MALDI bombards a sample with laser light, gently converting it into ions. These ions of bacterial components such as proteins are then sent into the mass spectrometer to be sorted and identified, creating a unique bacteria "fingerprint."
The research at Pacific Northwest complements the efforts of others at the University of Maryland Baltimore County and Johns Hopkins University, who have designed a portable, rapid characterization tool to analyze and confirm the identity of bacteria in a matter of minutes.
The library of bacteria fingerprints and the software that helps automate identification allows samples taken in the field to be quickly compared to known bacteria in the library. The method makes it possible to classify bacteria even when the spectrum of that specific bacterium is not in the reference library.

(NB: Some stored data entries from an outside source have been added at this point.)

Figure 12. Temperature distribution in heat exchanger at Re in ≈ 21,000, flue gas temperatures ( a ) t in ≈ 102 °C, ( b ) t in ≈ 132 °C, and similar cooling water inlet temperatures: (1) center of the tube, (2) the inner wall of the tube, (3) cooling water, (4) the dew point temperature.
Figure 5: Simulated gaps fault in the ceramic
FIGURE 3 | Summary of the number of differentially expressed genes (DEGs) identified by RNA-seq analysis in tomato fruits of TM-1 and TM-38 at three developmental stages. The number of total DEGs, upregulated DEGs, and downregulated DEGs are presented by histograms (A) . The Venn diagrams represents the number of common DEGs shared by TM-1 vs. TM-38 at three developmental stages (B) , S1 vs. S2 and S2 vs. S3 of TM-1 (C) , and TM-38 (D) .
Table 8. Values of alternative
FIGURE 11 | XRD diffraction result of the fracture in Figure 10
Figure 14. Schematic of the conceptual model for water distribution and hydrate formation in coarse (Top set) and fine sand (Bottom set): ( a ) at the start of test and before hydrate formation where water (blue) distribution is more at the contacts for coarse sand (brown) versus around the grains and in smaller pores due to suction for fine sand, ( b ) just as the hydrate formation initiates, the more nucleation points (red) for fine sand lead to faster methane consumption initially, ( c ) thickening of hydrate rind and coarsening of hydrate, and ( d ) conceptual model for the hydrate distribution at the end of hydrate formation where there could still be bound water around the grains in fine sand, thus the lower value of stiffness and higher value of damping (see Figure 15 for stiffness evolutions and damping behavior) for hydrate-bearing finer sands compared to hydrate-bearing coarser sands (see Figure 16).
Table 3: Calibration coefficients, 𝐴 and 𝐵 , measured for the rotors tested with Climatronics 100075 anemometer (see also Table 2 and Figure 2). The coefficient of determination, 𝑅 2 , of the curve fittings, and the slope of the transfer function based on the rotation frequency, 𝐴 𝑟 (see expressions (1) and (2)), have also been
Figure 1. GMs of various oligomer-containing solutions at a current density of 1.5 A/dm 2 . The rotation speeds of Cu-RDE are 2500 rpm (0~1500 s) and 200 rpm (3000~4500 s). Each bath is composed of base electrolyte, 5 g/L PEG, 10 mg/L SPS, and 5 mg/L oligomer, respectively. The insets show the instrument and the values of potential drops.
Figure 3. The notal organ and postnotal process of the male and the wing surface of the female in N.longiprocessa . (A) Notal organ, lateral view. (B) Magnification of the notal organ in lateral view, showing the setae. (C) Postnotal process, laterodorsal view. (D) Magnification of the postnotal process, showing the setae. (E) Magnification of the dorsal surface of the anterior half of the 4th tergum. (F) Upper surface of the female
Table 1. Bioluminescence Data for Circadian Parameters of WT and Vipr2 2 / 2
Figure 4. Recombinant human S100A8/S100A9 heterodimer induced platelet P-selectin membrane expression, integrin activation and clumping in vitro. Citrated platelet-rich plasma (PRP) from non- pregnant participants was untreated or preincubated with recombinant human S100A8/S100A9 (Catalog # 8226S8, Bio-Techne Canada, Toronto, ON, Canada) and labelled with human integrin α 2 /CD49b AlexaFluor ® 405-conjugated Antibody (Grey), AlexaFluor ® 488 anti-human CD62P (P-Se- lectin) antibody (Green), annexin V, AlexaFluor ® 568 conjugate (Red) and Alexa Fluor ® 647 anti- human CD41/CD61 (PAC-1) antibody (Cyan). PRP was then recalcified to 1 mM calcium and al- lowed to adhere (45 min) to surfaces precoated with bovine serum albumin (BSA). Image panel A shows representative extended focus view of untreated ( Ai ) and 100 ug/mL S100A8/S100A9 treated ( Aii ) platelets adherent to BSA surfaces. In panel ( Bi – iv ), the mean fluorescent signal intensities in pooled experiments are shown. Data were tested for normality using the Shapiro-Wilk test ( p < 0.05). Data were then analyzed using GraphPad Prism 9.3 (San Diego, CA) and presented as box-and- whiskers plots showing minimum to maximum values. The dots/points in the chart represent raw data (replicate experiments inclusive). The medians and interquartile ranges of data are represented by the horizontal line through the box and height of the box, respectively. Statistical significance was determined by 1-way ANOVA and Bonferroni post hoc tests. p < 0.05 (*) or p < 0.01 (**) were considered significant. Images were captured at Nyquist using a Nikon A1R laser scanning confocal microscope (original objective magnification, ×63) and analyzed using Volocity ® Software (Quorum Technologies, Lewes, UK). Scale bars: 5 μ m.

While your doctor won't be using MALDI Mass Spectrometry at your next visit, the technique has a more immediate application in national defense. It could be used to compare samples taken in the field with spectral fingerprints in the library to detect the use of chemical or biological weapons. Researchers also are considering it as a possible tool to monitor the blood supply for the presence of bacteria that could make patients ill.
"The research has so much promise that it far outstrips the funding we have in hand," said Barbara Seiders who leads Pacific Northwest's efforts in chemical and biological defense. "We're moving from the lab—where one person does the analysis with a large piece of equipment—to having the methodology, capability and knowledge to work in the field—and in the future, MALDI Mass Spectrometry may be used on a routine basis for public good."